College Dining Halls Matter, Especially Now
As families face college choices and more colleges consider their plans for the fall, college dining halls should be in their thoughts. College dining halls matter for the most obvious reason: the students have to eat.
Back in the late 70s and early 80s, I would see a sign ‘Come Early, Avoid the Lines’ whenever I stopped to eat at Brower Commons, Rutgers’s main dining hall. But I see nothing like that in college dining halls today. Virtually every college that I have visited over the past eight years redesigned its dining halls. The dining halls offer students more convenience and greater flexibility with a meal plan than ever before. Chefs post meals in advance. So, if a school has more than one dining hall, students can choose where they want to eat based on finding the foods they like.
But most college dining halls were not designed around a pandemic. Dining halls resemble a food court in a shopping center. Only college students do not need to carry cash after they get food from each server. They pick up their food and come back for more. But I cannot imagine food stations where students wait in line six feet apart. It’s impossible for me to picture a dining hall where students cannot not eat together in small groups.
So, when campuses reopen, how might dining services adapt to a new reality of a pandemic?
Fedele Bauccio, CEO of Bon Appetit, which serves meals at 65 colleges, offered these comments in an open letter to clients on March 19th:
We have a 24/7 Response Team who can directly coordinate with a national network of partners and your onsite manager to ensure immediate deployment of a portfolio of emergency solutions, including expanded food offerings such as grab-n-go, ready-to-heat meals, lunch boxes, etc.
There are the best possible meal options outside of a dining hall. In an emergency situation. But even if a school works with a response team, the first question you must ask is: how “good” will the food be? Will that meal be as good, or as healthy, as the one that I could pick up fresh at the dining hall? Is it as good, hopefully better, than something I could buy from a place I know? Go to the right school, and you can use that meal card at places you do. Check out the name brand dining places on any college campus. You will see crowds at meal times around the Chick-Fil-A. I can assure you that you will also meet students who wish for Chipotle on campus, even if Mo’s or Queba are already there.
I live near a school, The College of New Jersey, where the nearby Panera does a great job at catering to students on campus. They can walk in, or pull up to the drive-thru, order a soup or salad, and take it home. Or you can have it delivered on campus.. A college student might already think of Panera as a comfort from home. She might also have a refrigerator to store her salad and a microwave to re-heat her soup. That one meal might be good for two days. Panera meals are not cheap. But over two days they turn out to be less expensive than the meal plan.

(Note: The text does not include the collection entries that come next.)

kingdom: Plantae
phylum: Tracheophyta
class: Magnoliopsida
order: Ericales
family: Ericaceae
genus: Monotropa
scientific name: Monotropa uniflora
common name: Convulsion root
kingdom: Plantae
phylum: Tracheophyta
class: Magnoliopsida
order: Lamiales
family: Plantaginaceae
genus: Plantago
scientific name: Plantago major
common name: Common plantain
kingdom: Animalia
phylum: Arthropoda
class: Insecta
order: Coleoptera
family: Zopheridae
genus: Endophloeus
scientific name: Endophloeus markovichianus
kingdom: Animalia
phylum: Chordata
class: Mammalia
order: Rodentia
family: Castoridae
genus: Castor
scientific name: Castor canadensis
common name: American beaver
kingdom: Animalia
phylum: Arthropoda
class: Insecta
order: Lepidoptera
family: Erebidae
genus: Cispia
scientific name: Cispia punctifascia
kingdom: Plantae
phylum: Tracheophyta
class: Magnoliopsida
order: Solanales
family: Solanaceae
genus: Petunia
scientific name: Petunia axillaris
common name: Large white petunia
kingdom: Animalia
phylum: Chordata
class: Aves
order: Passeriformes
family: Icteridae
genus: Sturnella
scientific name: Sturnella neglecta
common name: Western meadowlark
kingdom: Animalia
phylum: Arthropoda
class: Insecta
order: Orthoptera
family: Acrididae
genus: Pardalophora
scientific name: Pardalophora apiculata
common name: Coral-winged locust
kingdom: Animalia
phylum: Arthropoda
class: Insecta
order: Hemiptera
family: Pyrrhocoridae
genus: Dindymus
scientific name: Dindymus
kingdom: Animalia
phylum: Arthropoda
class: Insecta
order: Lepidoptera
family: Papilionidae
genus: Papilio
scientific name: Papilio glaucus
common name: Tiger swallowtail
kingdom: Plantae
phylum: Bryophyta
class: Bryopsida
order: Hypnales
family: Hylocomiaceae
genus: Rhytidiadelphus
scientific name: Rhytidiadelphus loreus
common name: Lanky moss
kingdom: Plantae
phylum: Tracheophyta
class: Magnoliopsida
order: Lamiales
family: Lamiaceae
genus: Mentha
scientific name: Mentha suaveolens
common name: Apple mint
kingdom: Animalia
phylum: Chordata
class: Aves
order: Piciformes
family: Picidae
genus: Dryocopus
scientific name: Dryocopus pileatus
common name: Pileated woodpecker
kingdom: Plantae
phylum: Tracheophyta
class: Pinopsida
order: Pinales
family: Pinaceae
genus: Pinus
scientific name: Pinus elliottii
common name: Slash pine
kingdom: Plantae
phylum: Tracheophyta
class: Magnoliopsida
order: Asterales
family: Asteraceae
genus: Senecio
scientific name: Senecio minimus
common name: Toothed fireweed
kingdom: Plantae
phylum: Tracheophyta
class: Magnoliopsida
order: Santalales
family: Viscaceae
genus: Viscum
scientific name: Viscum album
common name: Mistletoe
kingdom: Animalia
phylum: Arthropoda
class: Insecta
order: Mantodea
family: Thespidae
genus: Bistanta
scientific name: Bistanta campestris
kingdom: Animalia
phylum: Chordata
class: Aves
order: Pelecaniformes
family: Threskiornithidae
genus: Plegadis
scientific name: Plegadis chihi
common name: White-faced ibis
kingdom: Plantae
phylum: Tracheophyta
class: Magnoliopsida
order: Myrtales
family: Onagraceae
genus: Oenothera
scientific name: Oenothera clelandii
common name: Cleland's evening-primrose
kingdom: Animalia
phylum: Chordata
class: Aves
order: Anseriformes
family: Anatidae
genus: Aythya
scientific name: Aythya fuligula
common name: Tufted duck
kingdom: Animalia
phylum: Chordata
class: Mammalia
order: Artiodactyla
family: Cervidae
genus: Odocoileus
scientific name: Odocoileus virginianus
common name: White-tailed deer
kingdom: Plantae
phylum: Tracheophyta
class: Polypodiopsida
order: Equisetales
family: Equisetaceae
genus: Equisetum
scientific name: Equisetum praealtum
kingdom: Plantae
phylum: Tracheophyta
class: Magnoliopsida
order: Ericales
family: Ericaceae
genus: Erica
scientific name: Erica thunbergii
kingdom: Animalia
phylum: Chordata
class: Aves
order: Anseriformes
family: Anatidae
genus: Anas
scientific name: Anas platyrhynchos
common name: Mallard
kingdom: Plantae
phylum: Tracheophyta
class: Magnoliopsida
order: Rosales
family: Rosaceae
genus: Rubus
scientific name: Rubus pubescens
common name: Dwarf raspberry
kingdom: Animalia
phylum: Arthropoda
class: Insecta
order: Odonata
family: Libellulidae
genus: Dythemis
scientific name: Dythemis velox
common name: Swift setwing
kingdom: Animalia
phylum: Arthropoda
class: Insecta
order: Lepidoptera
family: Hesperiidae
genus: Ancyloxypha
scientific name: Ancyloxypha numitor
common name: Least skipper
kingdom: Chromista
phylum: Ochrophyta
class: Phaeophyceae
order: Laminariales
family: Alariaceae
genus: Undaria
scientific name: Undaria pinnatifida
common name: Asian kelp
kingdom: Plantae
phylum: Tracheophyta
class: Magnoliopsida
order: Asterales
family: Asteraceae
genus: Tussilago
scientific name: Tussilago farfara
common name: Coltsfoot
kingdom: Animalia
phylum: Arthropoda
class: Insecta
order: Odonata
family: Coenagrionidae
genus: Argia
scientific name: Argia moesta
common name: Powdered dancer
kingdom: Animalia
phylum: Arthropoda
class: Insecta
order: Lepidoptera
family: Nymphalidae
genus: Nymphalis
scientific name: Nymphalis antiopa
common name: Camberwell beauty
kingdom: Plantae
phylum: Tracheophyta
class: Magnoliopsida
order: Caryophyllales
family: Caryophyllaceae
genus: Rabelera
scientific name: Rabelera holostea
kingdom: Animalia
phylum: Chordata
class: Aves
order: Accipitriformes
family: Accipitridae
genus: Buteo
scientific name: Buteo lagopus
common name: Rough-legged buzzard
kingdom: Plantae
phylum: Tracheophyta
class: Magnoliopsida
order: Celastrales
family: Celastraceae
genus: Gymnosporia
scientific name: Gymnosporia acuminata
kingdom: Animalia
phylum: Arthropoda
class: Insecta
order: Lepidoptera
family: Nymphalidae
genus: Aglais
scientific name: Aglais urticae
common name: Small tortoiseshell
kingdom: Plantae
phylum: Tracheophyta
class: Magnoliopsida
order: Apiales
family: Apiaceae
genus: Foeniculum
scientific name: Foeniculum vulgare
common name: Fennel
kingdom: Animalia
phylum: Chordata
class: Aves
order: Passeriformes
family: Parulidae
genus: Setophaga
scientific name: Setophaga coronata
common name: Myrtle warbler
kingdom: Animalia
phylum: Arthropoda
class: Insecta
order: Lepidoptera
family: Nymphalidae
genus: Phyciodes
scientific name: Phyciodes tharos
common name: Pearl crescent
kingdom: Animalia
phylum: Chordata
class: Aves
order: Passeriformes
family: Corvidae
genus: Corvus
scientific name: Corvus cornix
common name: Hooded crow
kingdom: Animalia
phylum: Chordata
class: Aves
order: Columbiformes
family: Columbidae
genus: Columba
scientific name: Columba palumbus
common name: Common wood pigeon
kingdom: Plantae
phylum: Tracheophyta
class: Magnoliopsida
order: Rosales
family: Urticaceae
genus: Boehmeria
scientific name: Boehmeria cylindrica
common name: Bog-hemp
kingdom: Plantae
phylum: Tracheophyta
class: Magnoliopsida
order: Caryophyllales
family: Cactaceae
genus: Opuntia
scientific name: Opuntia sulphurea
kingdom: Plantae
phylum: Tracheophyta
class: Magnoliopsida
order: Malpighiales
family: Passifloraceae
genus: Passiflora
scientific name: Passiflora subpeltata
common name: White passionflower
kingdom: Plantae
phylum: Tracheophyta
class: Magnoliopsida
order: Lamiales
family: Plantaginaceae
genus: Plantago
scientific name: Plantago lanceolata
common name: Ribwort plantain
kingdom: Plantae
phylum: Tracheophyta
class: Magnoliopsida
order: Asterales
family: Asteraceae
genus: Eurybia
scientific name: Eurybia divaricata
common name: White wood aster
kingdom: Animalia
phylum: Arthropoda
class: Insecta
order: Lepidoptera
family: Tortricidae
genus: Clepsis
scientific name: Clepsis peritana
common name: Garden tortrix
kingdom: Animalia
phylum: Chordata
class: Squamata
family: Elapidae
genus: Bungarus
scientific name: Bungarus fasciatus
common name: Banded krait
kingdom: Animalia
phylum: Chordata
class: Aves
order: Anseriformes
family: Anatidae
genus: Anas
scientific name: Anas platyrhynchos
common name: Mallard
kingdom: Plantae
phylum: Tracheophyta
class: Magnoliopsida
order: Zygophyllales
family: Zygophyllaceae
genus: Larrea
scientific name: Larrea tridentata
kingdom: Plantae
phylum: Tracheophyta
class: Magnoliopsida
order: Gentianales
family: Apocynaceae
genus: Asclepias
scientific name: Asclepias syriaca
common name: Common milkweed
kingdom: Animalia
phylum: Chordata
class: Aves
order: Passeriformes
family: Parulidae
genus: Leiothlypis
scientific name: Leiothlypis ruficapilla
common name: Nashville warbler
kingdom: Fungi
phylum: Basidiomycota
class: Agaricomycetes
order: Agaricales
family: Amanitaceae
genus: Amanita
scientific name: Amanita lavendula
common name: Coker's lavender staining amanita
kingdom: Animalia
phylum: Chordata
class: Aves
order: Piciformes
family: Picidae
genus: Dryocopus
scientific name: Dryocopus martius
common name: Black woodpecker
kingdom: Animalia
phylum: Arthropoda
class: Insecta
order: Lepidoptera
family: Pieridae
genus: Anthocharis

So, here’s my next question: will students be allowed to have mini-refridgerators and microwaves in their rooms at a fair price? They’re more likely to be asked to eat in their rooms if social distancing restrictions remain in place. Then, if a school expects them to eat in privacy, what will be the rules for cleaning up? There are other “guests” that would be unwelcome in a residence hall if the mess piles up too long.
And there’s a few more questions that you will need answers. These are:
- Will my dietary needs be met?
- What are the meal plan options?
- Where is food sourced, from local farms or co-packers?
- What other dining and grocery options are near campus?
- When will dining halls and other places be open, to eat around classes, work and studying?
- Do students have a say in the meal choices?
Now more than ever, colleges need to earn the trust of parents of their current and future students. Attention to detail in the college dining halls and meal plans is going to be one way that they can earn and keep that trust.